#### What the exercise asks:
Search the entries for the word "name". Copy each line in which it is found.

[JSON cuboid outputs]
________
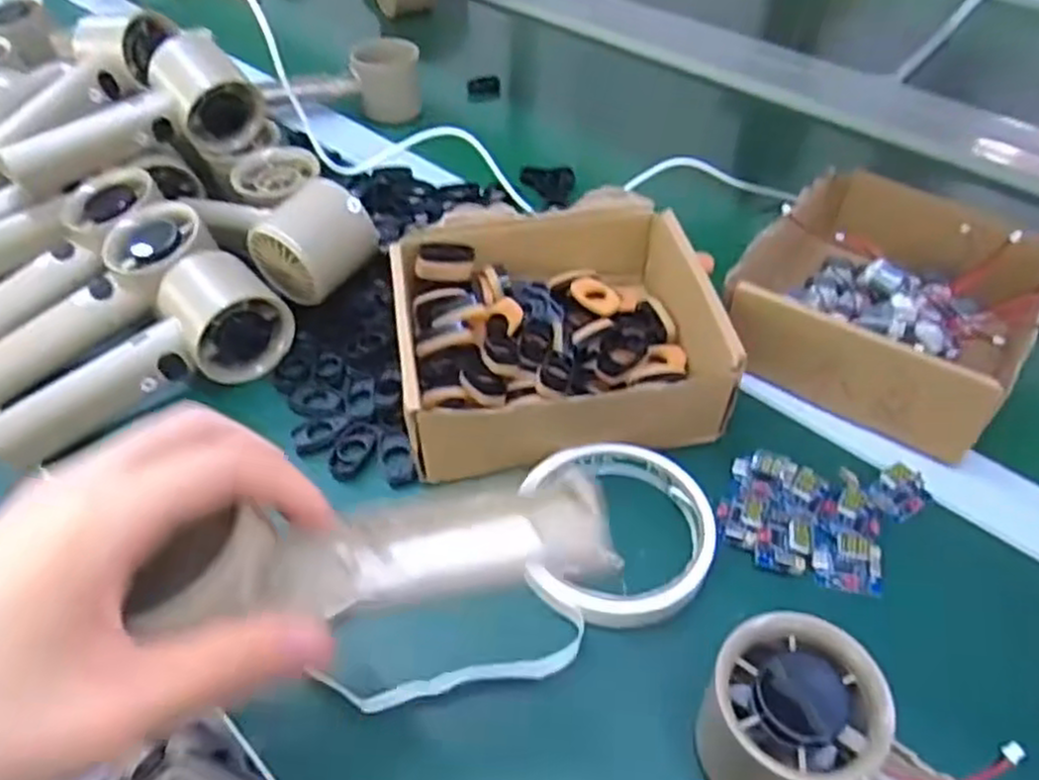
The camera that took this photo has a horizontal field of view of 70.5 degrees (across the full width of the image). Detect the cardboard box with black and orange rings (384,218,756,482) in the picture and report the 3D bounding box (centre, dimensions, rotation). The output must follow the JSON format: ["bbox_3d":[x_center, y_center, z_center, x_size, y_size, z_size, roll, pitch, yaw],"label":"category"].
[{"bbox_3d":[0.022,-0.034,0.408,0.174,0.051,0.152,-8,47,-8],"label":"cardboard box with black and orange rings"}]

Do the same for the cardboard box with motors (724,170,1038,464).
[{"bbox_3d":[0.213,-0.056,0.432,0.139,0.056,0.169,27,53,24],"label":"cardboard box with motors"}]

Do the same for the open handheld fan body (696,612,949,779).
[{"bbox_3d":[0.139,0.140,0.246,0.155,0.051,0.053,25,52,22],"label":"open handheld fan body"}]

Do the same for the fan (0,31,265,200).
[{"bbox_3d":[-0.250,-0.171,0.488,0.053,0.067,0.159,32,55,27],"label":"fan"}]

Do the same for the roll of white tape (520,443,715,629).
[{"bbox_3d":[0.046,0.063,0.345,0.085,0.012,0.093,0,47,0],"label":"roll of white tape"}]

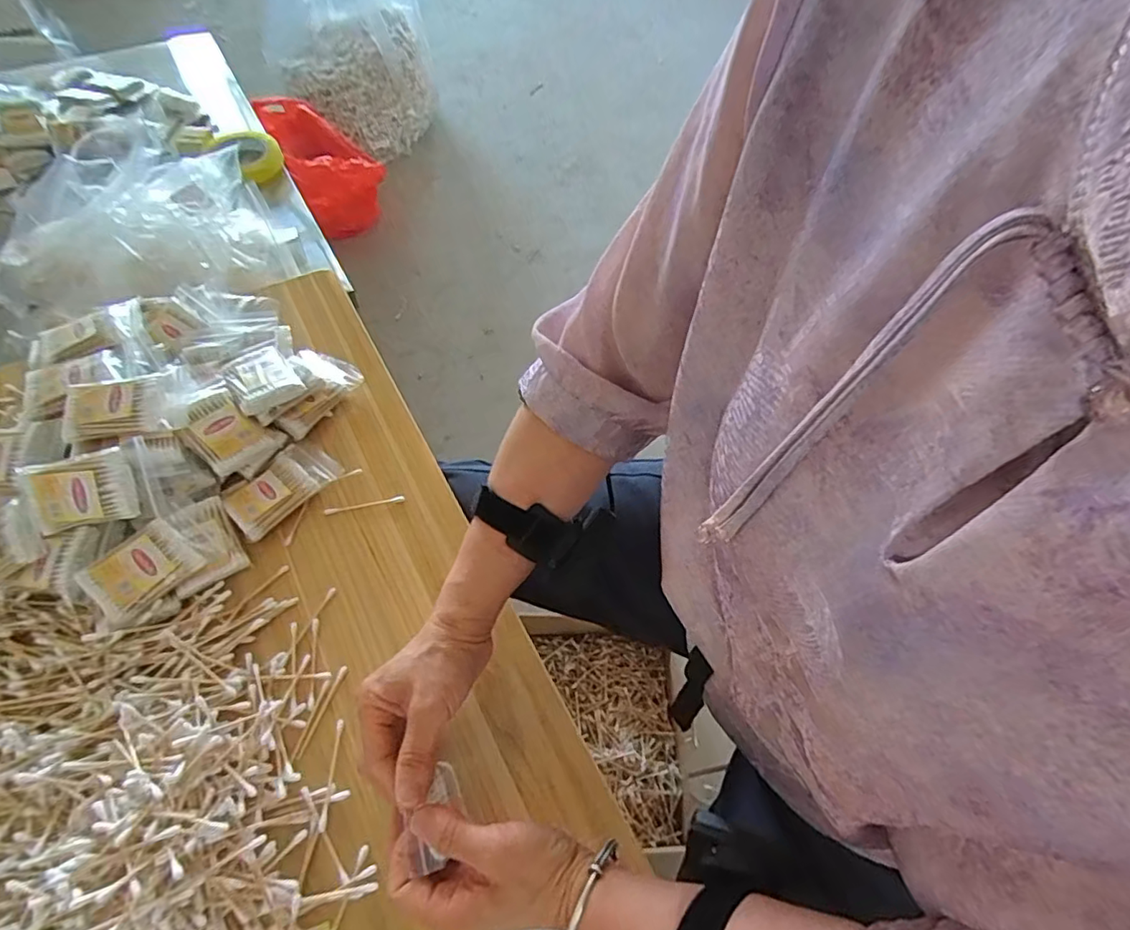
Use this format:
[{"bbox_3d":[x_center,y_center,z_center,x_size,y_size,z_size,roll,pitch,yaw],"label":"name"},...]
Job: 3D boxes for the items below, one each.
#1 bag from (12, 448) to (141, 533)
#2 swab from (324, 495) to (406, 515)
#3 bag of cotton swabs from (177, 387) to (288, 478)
[{"bbox_3d":[-0.397,0.021,0.469,0.077,0.012,0.056,-13,99,-8],"label":"bag"},{"bbox_3d":[-0.188,0.038,0.539,0.073,0.004,0.007,-12,61,-9],"label":"swab"},{"bbox_3d":[-0.310,-0.032,0.530,0.071,0.019,0.068,45,47,-9],"label":"bag of cotton swabs"}]

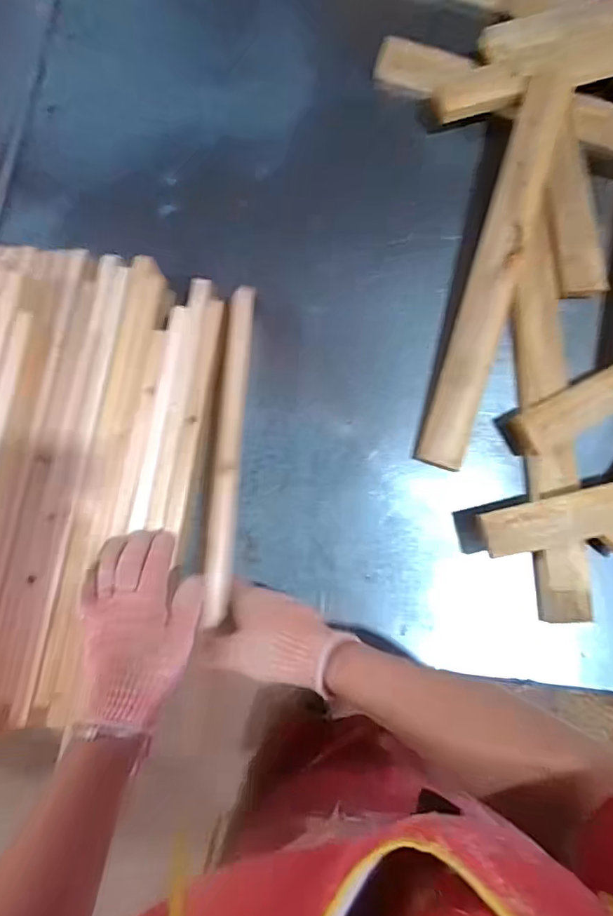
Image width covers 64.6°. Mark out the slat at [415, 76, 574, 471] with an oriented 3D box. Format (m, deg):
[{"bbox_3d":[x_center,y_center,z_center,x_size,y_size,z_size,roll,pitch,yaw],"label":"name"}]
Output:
________
#### Task result:
[{"bbox_3d":[x_center,y_center,z_center,x_size,y_size,z_size,roll,pitch,yaw],"label":"name"},...]
[{"bbox_3d":[x_center,y_center,z_center,x_size,y_size,z_size,roll,pitch,yaw],"label":"name"}]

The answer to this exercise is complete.